IEEE Access (Jan 2024)
Automated Arrhythmia Classification System: Proof-of-Concept With Lightweight Model on an Ultra-Edge Device
Abstract
Arrhythmia can lead to severe complications and early detection of arrhythmia is crucial to prevent progression. Electrocardiograms are the most reliable measure for detecting arrhythmia. This study aims to implement a practical ultra-edge-computing system for automated arrhythmia classification, incorporating a lightweight deep neural network-based model and low-power wearable electrocardiogram sensing device.
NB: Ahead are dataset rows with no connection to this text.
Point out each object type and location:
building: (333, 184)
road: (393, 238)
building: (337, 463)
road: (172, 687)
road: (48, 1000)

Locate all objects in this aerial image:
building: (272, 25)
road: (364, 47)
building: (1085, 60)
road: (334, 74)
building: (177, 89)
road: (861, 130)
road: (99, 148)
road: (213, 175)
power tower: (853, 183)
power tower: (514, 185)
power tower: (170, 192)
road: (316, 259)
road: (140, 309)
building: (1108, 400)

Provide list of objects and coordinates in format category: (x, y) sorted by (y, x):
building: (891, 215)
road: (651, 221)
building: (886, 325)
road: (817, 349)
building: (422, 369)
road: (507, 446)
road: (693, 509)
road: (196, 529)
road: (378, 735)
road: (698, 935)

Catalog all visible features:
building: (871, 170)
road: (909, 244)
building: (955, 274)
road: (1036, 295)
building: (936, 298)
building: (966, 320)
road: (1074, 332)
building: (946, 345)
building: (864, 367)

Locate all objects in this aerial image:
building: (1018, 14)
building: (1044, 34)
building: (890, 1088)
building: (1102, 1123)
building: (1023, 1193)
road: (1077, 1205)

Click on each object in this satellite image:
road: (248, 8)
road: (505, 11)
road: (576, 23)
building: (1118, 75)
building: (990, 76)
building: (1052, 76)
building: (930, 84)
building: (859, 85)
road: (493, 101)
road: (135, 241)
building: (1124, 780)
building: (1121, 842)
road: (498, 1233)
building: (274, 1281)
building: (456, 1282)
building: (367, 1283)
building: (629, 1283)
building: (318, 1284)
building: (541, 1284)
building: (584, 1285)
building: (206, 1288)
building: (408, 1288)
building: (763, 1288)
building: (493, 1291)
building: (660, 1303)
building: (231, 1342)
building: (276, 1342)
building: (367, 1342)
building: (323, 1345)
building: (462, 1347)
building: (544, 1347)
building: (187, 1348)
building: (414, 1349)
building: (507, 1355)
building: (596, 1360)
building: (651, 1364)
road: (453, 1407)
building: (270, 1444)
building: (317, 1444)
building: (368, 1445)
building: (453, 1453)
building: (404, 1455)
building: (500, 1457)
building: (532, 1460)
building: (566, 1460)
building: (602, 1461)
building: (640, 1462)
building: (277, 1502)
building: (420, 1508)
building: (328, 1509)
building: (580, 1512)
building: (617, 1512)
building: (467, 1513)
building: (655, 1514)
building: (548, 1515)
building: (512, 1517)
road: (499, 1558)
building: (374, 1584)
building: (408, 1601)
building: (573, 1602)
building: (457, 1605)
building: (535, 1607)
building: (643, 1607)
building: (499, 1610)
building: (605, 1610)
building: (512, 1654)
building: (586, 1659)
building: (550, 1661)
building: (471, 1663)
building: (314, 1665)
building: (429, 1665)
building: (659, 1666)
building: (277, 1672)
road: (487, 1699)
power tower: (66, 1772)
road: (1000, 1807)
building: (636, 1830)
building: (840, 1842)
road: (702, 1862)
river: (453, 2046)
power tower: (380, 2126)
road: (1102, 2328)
The lightweight model was designed based on the WavelNet architecture, which has been previously introduced for precise arrhythmia classification. Model compression methods including knowledge distillation, pruning, and quantization were employed to enhance arrhythmia classification performance while reducing computational complexity. The lightweight model was integrated into a wearable sensing device featuring a resource-constrained microcontroller unit. The efficiency of the lightweight model and edge-computing system was evaluated regarding arrhythmia classification performance and computational complexity. This study was conducted using a widely used publicly accessible database following a benchmark training and evaluation procedure. Compared to a standard convolutional neural network-based model which exhibited 81.5% overall accuracy, the proposed lightweight model achieved more precise arrhythmia classification with achieving 87.1% overall accuracy. The lightweight model also exhibited significantly reduced computational complexity, with 51.5% fewer parameters, 78.1% smaller model size, 40.3% fewer multiply-accumulate operations, and 79.6% reduced inference time. The completed edge-computing system featured sufficiently short inference time and low memory usage. The proposed lightweight model and ultra-edge-computing system demonstrated advanced performance in classifying arrhythmia, with a significantly reduced computational burden. This outcome ensures the practicality of the system to achieve on-device real-time arrhythmia classification in the real-world.